Le indagini dirette dalla Procura di Napoli, terza Sezione Criminalità economica, hanno consentito di accertare che il promotore del sodalizio si avvaleva di due complici i quali reclutavano i clienti e fornivano loro assistenza. Complessivamente, sono stati identificati oltre 6mila utenti privati che avrebbero fatto accesso ai contenuti multimediali non autorizzati attraverso 46 siti web, di cui 19 inibiti nel corso delle indagini e 27 sequestrati. Tra questi ultimi, figura anche il “sito madre”, ossia il link che, mediante un complesso sistema di reindirizzamento, portava gli utenti ad un nuovo indirizzo web quando la pagina originale non era più esistente in rete. Nel primo periodo di operatività del sodalizio, il prezzo degli abbonamenti veniva pagato in contanti o mediante accrediti su conti italiani ed esteri. Successivamente, circa 2mila utenti avrebbero eseguito pagamenti in criptovaluta confluiti su 64 wallet digitali, anch’essi sequestrati.

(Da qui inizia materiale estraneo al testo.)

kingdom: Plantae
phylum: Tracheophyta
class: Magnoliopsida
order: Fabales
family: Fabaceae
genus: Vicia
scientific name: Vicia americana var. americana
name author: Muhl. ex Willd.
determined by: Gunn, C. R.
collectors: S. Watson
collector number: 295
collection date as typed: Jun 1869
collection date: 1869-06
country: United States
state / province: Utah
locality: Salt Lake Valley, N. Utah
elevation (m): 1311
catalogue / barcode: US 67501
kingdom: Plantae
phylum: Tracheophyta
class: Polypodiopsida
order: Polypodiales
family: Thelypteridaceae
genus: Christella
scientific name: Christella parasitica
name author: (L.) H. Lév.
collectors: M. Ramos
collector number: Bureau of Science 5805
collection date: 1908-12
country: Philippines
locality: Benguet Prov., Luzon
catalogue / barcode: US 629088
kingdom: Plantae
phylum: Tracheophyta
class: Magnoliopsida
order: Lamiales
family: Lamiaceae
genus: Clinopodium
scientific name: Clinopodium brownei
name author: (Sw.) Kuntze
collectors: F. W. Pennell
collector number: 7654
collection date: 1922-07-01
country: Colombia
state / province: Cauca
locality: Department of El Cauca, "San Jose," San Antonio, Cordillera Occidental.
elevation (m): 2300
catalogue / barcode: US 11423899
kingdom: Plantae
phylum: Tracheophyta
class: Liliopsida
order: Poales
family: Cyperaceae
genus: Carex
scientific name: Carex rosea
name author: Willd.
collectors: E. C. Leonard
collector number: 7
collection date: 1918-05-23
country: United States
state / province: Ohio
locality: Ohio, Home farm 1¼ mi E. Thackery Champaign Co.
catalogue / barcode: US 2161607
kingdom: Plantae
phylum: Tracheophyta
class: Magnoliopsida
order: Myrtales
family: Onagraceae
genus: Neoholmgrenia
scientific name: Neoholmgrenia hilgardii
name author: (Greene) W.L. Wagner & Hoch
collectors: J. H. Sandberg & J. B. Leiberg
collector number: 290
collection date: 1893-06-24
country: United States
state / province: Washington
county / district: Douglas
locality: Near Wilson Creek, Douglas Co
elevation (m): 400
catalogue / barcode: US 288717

La Iptv “pirata” avrebbe generato un giro di affari ammontante, in soli quattro anni, a oltre 850mila euro.
Il principale indagato, che non ha mai presentato la dichiarazione dei redditi, avrebbe utilizzato la Iptv anche per diffondere canali per adulti. Inoltre, nel corso della perquisizione eseguita nella sua abitazione, sono stati trovati circa 1.600 file pedopornografici che venivano commercializzati su più gruppi Whatsapp utilizzando un apposito listino prezzi e un conto dedicato.
Per ricercare e categorizzare tali file è stata adottata un’innovativa attività di analisi forense consistita nel confrontare le tracce informatiche presenti sui filmati dei minori con i codici hash che, in ambito internazionale, erano risultati già classificati quale materiale pedopornografico.
Nel corso delle perquisizioni sono state sequestrate, inoltre, una sala server abusiva e moderni apparati informatici in grado di generare valute virtuali, nonché sostanza stupefacente derivata dalla cannabis che il principale indagato era solito produrre all’interno di una serra indoor (attrezzata con irrogatore, luci e termostato), ubicata negli stessi locali adibiti a centrale della Iptv.